3 Reasons Food Allergy Parents Need Bark
Right now, life-threatening food allergies affect one in every 13 children — this averages out to two in every classroom in the U.S. This has changed the way many kids grow up, but it’s also affected parents, too. We’ve created a video that shares one’s mother’s experience raising two girls with severe food allergies, and how she empowers them to live as independently as possible with the help of technology.
Raising kids with food allergies requires a slightly different approach to parenting, and handling technology is no exception. For example, one in five parents does not feel their child with a food allergy is safe while at school. In this post, we explain why Bark, the leading online account monitoring service for families, is an essential tool for families with food allergies.
1. Younger Kids With Phones Need More Protection
The average age that most kids get their phones is currently 10. However, many allergy parents tend to purchase phones earlier for their kids as a means of keeping in communication with them. Because the threat of an allergic reaction is ever present, the ability to call wherever and whenever can help both parents and kids feel safe when they’re apart.
However, although instant communication may be a boon in terms of allergy safety, it opens up the door to online risks. Younger children are in greater need of protection as they use their devices because they’re less mature. Bark’s monitoring service scans text messages and child-oriented apps like YouTube for inappropriate conversations or signs of sexual predators.
2. Bullying Is a Real Issue
Compared to children who do not have a medical condition, children with food allergies are twice as likely to be bullied. While this can happen in the classroom, the cafeteria, or on the playground, it’s more likely to happen online these days. Cyberbullying isn’t the bullying you remember from your childhood. It can happen any time and any place you can bring a phone — on the bus, at the dinner table, or at church. Kids can even receive nasty messages while sitting next to their parents on the couch.
Tragically, in many cases, food allergy children don’t tell their parents about the harassment they’re facing. This is a big deal because approximately one-third of all kids with food allergies are bullied specifically because of their allergies.
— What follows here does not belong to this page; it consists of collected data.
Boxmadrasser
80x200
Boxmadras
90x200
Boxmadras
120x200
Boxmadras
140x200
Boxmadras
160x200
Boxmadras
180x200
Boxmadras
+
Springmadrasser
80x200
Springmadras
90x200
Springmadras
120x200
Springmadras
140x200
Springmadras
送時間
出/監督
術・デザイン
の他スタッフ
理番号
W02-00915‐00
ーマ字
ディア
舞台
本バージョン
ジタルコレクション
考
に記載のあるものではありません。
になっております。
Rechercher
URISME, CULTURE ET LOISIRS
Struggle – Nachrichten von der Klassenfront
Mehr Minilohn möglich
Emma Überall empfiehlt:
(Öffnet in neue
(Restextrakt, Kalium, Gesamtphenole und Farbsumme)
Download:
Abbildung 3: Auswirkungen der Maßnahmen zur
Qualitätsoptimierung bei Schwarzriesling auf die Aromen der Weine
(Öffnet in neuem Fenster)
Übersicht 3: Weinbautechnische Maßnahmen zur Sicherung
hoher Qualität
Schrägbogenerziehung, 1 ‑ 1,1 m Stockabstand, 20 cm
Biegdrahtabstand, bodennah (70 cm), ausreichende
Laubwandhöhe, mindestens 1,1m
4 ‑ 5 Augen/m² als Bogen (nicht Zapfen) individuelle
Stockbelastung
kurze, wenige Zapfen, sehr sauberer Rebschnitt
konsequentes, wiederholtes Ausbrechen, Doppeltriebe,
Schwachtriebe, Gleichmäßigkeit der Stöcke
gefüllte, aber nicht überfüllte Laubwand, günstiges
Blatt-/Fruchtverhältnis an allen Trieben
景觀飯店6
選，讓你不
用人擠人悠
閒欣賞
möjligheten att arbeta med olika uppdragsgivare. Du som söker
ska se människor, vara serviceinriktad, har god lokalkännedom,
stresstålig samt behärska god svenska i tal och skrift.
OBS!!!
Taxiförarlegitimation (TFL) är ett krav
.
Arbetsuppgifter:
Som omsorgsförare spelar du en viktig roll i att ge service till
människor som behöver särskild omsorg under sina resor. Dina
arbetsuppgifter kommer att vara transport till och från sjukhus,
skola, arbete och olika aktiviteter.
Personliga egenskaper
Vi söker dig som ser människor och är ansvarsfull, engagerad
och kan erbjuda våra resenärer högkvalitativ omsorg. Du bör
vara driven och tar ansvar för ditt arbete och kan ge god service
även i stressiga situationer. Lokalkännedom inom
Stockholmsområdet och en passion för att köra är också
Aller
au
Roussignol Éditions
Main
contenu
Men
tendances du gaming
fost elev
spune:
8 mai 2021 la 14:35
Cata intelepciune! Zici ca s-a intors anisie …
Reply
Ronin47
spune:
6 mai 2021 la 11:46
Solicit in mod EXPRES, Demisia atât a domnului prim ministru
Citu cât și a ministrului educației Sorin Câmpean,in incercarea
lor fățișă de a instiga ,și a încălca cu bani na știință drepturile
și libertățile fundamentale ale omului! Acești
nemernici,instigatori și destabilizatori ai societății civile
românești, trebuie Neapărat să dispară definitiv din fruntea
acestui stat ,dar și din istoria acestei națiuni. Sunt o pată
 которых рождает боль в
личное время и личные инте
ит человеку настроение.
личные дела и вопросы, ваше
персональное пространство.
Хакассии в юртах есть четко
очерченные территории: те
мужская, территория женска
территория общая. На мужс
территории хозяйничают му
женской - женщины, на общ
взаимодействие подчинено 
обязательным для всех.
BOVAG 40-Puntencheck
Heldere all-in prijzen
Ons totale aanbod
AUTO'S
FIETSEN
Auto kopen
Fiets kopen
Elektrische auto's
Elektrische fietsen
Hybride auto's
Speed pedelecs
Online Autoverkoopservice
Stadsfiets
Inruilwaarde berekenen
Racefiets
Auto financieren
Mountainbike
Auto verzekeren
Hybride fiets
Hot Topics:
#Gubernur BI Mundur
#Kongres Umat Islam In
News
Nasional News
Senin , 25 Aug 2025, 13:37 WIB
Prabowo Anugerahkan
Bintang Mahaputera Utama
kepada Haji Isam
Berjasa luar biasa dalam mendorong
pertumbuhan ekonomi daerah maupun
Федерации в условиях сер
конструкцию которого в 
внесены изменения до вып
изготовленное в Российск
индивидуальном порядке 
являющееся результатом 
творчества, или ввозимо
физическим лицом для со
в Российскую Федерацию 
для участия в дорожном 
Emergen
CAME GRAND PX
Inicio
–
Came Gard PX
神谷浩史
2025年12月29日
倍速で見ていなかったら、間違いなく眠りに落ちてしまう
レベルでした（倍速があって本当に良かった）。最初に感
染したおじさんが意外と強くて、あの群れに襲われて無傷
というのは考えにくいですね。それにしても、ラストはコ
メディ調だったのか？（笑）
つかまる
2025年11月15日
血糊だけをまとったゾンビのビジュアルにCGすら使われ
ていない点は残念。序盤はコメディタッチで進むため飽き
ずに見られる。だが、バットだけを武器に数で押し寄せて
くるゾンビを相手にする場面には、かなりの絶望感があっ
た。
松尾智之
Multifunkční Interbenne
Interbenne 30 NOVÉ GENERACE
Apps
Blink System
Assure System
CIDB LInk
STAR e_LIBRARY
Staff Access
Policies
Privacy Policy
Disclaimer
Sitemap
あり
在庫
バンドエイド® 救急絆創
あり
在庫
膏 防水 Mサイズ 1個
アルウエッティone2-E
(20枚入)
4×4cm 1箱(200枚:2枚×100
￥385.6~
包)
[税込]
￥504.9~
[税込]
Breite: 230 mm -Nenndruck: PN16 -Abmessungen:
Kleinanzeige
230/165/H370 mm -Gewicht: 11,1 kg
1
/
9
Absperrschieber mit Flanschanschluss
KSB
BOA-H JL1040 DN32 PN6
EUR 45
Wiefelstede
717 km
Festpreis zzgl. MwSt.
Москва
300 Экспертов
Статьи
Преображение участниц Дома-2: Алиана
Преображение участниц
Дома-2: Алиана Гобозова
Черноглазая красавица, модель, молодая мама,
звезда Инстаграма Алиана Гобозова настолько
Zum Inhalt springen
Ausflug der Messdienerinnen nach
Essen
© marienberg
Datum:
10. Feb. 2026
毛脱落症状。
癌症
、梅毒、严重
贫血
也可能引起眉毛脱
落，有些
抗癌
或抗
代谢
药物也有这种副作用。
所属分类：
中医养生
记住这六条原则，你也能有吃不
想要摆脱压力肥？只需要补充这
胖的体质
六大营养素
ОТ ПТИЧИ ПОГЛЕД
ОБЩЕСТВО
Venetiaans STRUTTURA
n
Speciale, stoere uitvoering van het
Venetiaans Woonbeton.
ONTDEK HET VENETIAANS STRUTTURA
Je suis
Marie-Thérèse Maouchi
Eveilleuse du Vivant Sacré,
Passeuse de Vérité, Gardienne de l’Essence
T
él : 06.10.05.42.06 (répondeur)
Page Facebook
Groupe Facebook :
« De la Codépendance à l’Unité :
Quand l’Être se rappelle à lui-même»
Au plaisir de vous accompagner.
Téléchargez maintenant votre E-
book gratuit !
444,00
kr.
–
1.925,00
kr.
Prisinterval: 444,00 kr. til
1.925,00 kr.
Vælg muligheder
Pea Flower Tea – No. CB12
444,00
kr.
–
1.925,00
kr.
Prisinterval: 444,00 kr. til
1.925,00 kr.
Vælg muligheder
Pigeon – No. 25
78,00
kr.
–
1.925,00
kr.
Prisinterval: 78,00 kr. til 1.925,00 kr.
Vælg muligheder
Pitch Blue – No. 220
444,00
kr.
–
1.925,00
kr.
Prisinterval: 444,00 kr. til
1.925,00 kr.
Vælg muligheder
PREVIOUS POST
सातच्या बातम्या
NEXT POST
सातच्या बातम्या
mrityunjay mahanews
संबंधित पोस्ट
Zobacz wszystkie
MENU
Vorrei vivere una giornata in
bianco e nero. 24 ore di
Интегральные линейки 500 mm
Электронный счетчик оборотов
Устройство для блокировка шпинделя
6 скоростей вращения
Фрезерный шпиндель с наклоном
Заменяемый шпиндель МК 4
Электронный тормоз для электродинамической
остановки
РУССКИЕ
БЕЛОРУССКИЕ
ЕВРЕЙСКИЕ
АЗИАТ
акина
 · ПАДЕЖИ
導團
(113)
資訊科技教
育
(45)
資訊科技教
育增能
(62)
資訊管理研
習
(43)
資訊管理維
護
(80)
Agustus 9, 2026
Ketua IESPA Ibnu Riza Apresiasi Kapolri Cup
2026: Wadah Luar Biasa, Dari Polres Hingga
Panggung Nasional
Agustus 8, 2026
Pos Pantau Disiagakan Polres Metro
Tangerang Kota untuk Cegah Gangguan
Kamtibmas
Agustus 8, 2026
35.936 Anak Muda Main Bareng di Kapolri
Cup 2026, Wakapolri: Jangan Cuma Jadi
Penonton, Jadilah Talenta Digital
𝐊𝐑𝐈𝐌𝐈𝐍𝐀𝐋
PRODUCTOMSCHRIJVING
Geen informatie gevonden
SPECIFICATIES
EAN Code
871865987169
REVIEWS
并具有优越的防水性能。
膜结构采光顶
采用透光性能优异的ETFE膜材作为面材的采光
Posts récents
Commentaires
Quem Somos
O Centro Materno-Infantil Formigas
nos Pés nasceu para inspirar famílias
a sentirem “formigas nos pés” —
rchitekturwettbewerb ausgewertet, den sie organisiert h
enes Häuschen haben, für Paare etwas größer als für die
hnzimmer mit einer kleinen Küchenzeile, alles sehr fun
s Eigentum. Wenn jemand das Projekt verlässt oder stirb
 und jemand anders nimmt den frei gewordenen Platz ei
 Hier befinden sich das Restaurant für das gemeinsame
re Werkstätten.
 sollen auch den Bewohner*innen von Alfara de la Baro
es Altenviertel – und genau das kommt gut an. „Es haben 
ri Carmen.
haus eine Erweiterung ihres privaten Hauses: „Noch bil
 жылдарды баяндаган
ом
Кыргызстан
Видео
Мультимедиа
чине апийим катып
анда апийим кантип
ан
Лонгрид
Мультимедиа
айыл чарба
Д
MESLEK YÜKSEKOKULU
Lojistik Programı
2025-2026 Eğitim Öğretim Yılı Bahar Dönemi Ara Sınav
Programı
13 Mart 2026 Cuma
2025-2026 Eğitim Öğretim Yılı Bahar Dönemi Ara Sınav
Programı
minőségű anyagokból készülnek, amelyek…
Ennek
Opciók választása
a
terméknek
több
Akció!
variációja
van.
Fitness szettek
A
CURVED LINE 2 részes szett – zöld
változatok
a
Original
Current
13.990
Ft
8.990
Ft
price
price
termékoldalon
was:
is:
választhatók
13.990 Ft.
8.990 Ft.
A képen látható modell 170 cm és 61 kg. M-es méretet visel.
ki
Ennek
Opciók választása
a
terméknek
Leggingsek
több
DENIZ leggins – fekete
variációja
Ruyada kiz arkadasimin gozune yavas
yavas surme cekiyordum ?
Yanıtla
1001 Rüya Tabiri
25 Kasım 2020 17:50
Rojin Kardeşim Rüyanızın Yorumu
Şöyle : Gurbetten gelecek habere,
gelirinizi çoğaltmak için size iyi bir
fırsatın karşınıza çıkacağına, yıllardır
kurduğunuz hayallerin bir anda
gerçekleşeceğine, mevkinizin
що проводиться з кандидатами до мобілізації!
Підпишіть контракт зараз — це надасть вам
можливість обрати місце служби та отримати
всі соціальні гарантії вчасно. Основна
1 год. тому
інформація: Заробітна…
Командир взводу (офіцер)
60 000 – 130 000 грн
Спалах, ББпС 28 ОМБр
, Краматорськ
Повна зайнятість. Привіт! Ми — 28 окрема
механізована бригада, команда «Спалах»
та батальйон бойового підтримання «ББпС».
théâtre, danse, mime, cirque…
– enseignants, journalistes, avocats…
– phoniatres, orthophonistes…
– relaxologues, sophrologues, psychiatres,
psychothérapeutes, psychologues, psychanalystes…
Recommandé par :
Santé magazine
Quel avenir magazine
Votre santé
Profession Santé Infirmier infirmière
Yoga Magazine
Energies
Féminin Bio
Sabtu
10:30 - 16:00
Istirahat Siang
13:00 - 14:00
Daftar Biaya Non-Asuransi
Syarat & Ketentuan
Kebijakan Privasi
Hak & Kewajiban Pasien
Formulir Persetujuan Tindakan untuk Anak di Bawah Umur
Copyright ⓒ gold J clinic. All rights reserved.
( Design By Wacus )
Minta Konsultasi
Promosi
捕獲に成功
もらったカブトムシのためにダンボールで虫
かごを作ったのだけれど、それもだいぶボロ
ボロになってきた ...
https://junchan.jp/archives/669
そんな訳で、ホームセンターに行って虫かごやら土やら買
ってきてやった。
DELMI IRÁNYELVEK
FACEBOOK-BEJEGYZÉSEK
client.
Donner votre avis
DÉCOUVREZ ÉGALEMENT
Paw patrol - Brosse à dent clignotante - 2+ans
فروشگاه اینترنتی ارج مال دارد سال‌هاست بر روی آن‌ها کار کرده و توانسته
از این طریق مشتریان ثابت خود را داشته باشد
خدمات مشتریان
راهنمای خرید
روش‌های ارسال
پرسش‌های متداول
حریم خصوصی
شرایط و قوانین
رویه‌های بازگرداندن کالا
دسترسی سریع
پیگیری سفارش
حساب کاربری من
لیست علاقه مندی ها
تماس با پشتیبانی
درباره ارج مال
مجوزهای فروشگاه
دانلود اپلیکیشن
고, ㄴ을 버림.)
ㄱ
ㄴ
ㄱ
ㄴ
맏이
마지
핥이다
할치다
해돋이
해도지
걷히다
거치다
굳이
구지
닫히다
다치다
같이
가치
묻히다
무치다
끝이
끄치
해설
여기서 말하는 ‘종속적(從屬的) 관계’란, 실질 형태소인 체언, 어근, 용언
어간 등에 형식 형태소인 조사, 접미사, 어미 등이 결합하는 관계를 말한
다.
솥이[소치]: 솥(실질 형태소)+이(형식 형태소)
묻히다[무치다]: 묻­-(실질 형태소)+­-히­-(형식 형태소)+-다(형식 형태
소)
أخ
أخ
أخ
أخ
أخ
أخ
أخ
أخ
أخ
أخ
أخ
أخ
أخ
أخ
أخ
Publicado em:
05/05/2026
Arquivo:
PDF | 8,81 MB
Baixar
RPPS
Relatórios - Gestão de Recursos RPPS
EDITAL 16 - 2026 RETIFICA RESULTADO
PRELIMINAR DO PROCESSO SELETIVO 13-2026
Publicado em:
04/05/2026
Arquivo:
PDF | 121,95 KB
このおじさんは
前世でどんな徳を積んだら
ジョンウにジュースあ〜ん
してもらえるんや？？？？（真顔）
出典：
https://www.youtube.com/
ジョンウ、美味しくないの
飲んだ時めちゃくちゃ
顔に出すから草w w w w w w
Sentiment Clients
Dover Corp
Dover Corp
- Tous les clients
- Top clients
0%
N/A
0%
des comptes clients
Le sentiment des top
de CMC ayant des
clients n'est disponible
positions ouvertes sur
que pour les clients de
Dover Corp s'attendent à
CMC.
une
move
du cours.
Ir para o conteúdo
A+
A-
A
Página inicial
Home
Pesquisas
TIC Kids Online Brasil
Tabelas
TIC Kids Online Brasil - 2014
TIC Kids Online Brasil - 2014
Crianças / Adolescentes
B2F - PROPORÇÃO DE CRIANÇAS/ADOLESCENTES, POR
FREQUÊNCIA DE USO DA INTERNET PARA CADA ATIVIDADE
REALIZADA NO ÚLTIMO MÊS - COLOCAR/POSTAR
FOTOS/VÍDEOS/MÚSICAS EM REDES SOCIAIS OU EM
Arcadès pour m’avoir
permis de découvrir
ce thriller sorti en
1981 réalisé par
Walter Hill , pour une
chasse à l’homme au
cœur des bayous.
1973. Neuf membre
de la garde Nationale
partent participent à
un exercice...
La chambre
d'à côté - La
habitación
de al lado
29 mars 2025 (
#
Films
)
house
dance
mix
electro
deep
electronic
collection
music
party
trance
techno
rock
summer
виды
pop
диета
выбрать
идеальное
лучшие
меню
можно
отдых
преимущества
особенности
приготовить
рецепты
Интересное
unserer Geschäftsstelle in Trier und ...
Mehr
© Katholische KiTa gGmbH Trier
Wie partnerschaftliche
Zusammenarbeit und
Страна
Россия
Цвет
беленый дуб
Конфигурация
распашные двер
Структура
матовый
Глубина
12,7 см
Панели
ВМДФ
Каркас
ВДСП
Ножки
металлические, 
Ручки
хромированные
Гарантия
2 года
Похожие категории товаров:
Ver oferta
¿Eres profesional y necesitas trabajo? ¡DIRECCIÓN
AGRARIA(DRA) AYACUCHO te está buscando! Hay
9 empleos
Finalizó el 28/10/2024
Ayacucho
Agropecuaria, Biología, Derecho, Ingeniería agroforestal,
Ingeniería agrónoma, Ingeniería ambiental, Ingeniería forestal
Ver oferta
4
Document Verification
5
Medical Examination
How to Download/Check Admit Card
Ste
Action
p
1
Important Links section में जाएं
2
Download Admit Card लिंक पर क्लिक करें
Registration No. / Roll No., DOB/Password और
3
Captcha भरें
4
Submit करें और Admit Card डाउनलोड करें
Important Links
With Bark, parents can receive notifications of online interactions where kids may be harassing their children. This will enable parents to have important conversations about what’s happening, and in some cases, intervene when needed.
3. Depression and Anxiety Can Often Go Unnoticed
Growing up with food allergies isn’t always easy. Kids with food allergies can face higher rates of anxiety and depression. There’s stress about safety as they focus on staying safe and free of reactions, as well as emotional stress from dealing with a world in which they’re sometimes the odd kid out. Even seemingly harmless activities — like eating out a restaurant or going to a friend’s birthday party— can present risks and make kids feel left out. There’s no guarantee that there will be accommodations for their allergies. Sometimes, they’ll have to bring their own cupcakes to a class party.
Because of this, often the only signs that a child is struggling are buried deep in their phone as they text friends and post to social media. Parents could benefit from alerts about these issues as well as those centering around self-harm and suicidal ideation.